■ **Work instruction**
Copy the data word for word from its first line through the line that contains "игры Prey появилась", including that line.

─── Exercise data ───

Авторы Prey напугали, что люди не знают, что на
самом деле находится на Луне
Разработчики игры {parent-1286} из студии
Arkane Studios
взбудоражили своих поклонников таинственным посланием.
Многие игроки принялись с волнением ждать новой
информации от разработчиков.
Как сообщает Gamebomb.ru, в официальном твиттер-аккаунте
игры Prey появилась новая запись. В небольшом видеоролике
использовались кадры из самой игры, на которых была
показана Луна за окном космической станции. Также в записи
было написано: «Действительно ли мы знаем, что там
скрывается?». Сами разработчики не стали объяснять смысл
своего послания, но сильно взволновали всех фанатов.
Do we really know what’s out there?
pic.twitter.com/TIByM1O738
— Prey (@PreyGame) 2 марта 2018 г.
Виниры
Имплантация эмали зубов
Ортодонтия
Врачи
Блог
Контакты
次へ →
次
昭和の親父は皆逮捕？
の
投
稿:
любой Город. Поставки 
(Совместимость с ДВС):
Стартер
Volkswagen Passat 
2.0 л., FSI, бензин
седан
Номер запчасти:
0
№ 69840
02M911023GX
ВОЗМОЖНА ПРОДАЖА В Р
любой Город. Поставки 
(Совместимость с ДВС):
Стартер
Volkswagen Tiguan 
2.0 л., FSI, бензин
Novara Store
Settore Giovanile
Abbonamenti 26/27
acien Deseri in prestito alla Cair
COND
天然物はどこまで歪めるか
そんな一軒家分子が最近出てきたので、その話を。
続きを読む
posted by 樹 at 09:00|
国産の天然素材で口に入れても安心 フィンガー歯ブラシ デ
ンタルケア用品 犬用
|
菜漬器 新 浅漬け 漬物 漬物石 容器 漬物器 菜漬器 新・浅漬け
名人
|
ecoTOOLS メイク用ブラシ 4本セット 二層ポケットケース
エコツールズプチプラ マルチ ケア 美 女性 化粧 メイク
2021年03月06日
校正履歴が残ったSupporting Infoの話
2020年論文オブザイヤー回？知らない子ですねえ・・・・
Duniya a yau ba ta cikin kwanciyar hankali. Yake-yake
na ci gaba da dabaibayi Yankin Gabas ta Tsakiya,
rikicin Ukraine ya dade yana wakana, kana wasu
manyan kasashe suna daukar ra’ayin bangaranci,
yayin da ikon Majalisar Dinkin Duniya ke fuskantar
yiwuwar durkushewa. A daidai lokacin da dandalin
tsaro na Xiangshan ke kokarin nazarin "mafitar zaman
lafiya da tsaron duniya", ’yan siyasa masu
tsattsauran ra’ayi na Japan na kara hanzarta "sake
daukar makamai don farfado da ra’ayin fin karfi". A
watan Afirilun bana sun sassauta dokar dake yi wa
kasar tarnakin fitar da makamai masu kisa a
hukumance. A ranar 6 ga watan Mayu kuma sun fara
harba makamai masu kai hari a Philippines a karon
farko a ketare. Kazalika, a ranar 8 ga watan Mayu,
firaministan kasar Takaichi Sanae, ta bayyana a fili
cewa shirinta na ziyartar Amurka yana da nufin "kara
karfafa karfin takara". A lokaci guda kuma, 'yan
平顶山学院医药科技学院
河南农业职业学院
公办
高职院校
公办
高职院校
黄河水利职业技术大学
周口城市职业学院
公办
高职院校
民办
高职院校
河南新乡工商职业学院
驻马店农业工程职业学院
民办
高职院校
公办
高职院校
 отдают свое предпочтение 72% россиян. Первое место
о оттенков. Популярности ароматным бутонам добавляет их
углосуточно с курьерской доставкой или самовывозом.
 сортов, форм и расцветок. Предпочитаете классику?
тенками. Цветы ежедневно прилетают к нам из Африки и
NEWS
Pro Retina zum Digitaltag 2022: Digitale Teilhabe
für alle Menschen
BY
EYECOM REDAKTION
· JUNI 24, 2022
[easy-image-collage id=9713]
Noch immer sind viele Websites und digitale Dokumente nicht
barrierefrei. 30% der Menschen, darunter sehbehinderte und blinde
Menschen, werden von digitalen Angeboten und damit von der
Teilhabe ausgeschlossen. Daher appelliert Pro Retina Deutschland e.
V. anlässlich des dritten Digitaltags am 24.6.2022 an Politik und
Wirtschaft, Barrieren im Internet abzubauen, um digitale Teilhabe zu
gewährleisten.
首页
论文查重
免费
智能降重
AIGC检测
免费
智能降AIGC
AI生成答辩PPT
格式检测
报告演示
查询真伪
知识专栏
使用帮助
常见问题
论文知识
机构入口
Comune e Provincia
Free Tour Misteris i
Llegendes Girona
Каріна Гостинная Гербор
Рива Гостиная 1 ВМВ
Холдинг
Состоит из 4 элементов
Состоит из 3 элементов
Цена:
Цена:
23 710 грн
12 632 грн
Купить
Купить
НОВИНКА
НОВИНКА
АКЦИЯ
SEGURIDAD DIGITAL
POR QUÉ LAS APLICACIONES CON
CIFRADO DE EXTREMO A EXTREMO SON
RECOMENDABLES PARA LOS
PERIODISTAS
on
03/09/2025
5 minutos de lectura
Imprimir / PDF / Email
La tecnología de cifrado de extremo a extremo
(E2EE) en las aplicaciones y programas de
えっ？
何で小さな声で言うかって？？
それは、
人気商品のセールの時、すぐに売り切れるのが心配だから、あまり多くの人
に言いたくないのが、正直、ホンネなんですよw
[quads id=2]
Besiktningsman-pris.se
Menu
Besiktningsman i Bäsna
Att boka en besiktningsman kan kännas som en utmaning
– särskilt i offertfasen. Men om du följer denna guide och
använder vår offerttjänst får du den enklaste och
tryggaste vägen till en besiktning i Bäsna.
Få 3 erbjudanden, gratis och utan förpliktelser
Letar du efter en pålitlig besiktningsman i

───

■ **Task result**
Авторы Prey напугали, что люди не знают, что на
самом деле находится на Луне
Разработчики игры {parent-1286} из студии
Arkane Studios
взбудоражили своих поклонников таинственным посланием.
Многие игроки принялись с волнением ждать новой
информации от разработчиков.
Как сообщает Gamebomb.ru, в официальном твиттер-аккаунте
игры Prey появилась новая запись. В небольшом видеоролике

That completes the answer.